Até agora a possibilidade de uma reestruturação da dívida grega, que é detida na sua maioria pelos outros Estados da zona euro, tem sido recebida com muitas reticências pelos responsáveis de grande parte dos governos, que sentem dificuldades em vender às suas próprias opiniões públicas um cenário desse tipo.

Um dos países mais hesitantes é a Alemanha. Esta quinta-feira, tanto a líder do Governo como o ministro das Finanças da Alemanha repetiram a sua oposição a um corte do valor nominal da dívida pública grega, assinalando que tal iria contra os tratados europeus.

No entanto, deixaram uma porta aberta. Quando se referiu ao assunto, Angela Merkel falou da recusa a “uma restruturação da dívida clássica”, referindo-se explicitamente a um corte nominal da dívida. No entanto, neste conceito não estão incluídos outros tipos de reestruturação, como a redução dos juros ou o alargamento do prazo dado para a amortização da dívida. Merkel assinalou mesmo que, em 2012, a Alemanha já tinha aceite prolongar as maturidades da dívida grega, dando a entender que agora poderia acontecer o mesmo.

Wolfgang Schäuble, por seu lado, o ministro das Finanças alemão, Wolfgang Schäuble, que participava numa conferência do banco central alemão em Frankfurt, clarificou a posição alemã, declarando que "os tratados europeus excluem um perdão de dívida", mas que o Governo alemão está pronto "a discutir o espaço para uma reestruturação da dívida". Acrescentou, no entanto, que "a margem para uma reestruturação da dívida grega é muito pequena".

Do lado da outra grande potência da zona euro, a França, a abertura para um entendimento deste tipo deve ser ainda maior. A participação das autoridades francesas no esforço de obtenção de um acordo até domingo tem sido muito notada. Uma equipa técnica do executivo francês esteve em Atenas esta quinta-feira para ajudar a limar os detalhes da proposta grega.

Para se chegar a um acordo final, ainda há contudo um percurso longo a percorrer, e de forma rápida. Depois de entregue a proposta grega em Bruxelas, as instituições da troika irão avaliá-la e propor alterações. O objectivo de ambas as partes será o de que se chegue a um texto comum até às 14h de Bruxelas (13h em Lisboa) no sábado, a hora agendada para o início da reunião extraordinária do Eurogrupo.

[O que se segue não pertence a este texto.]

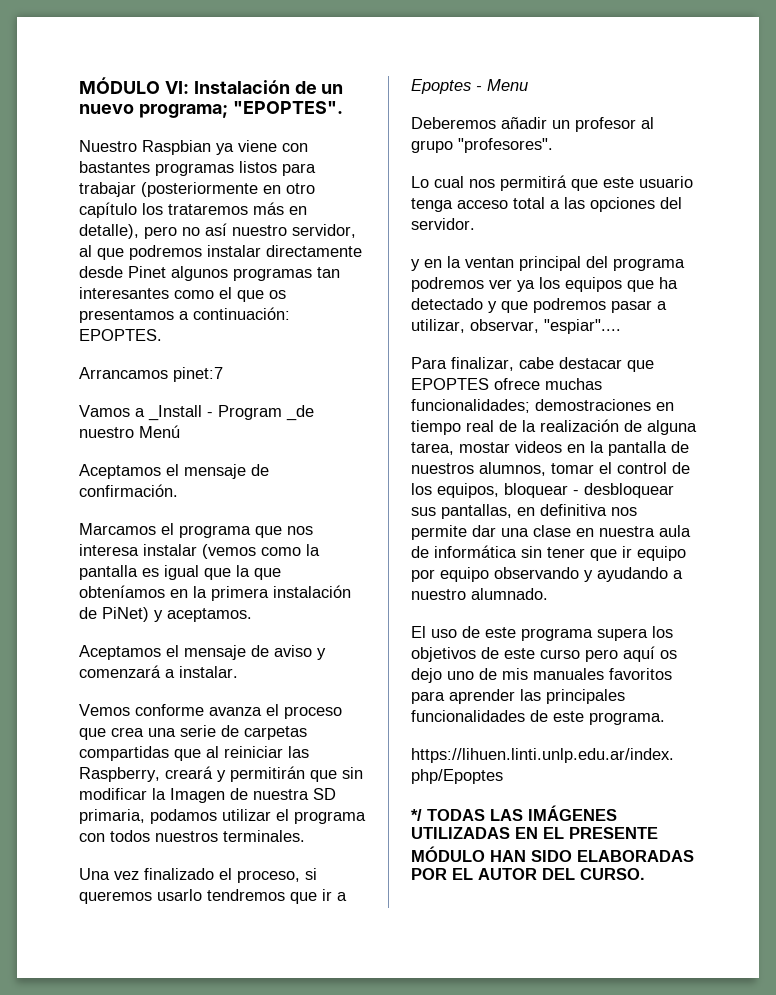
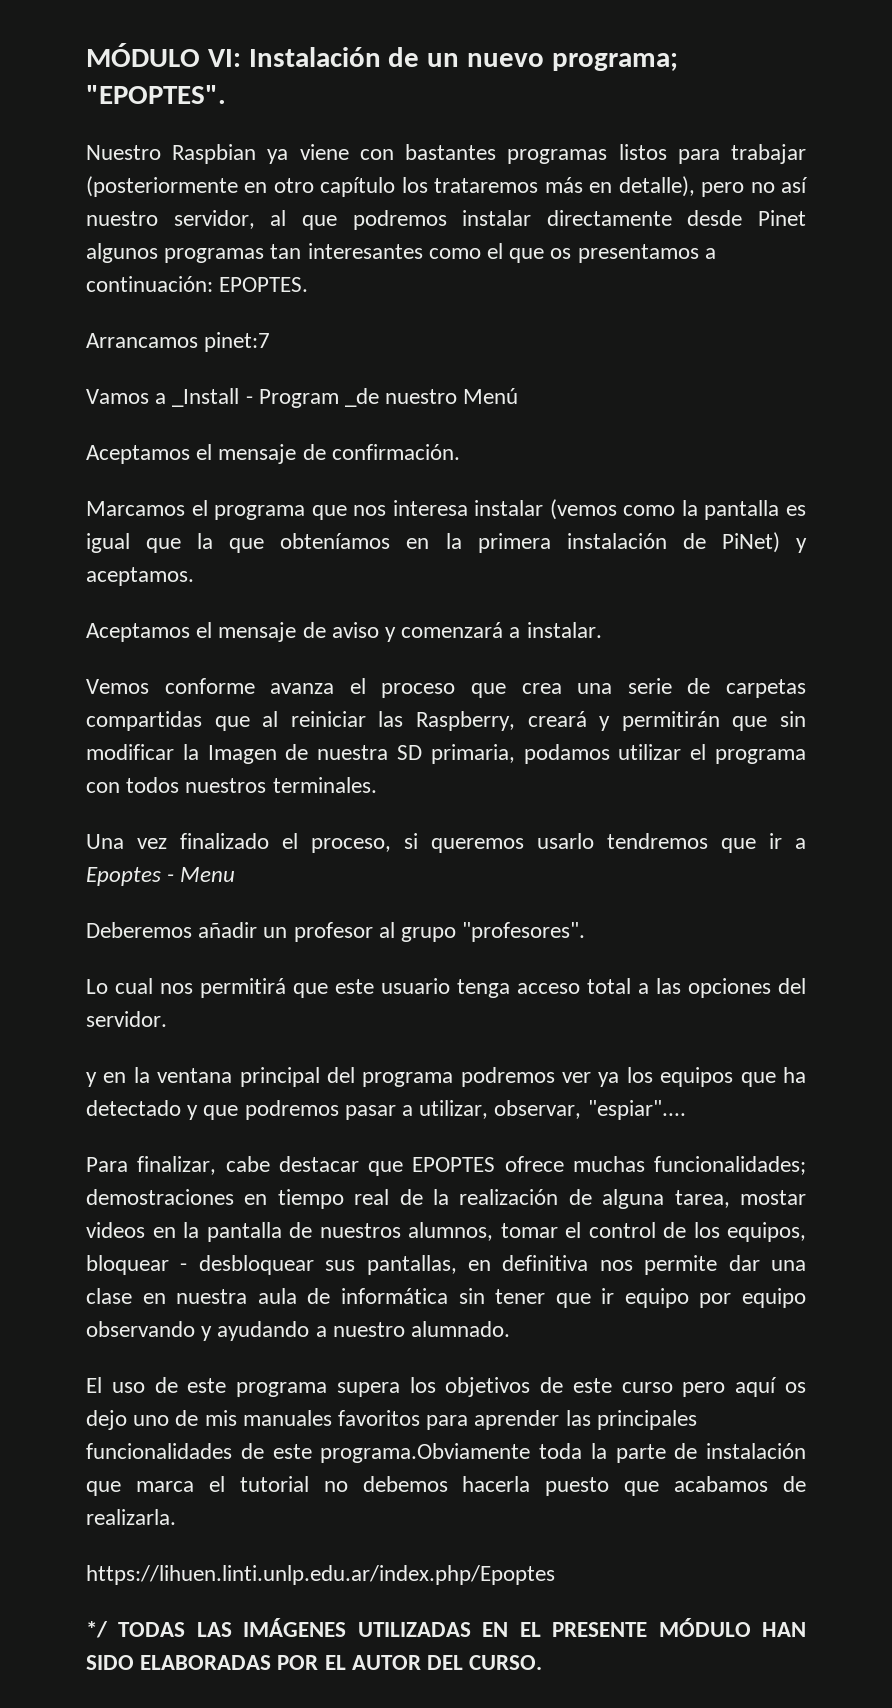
[465,257,514,268] ventan -> [157,1068,233,1083] ventana
[589,712,665,725] programa. -> [320,1443,806,1463] [86,1476,806,1496] [86,1509,176,1525] programa.Obviamente toda la parte de instalación que marca el tutorial no debemos hacerla puesto que acabamos de realizarla.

No encontro dos ministros das Finanças da zona euro, os Governos terão a oportunidade de mostrar a sua opinião sobre um eventual acordo, que será depois exposta na cimeira de líderes da zona euro que está marcada para o próximo domingo às 16h de Bruxelas (15h em Lisboa). Duas horas depois, inicia-se um conselho europeu extraordinário com todos os líderes da União Europeia.


Embora esses encontros sejam vistos como a última oportunidade da Grécia para evitar uma saída da Grécia do euro, o processo não fica ainda concluído aí. Em diversos países, qualquer eventual acordo para a concessão de um novo empréstimo a três anos à Grécia tem de passar pelos respectivos parlamentos. Dada a urgência da situação financeira grega, essas deliberações parlamentares terão de ser feitas nos primeiros dias da próxima semana. Alemanha, Finlândia e países bálticos são aqueles em que se prevê possa haver mais obstáculos à aprovação do resgate.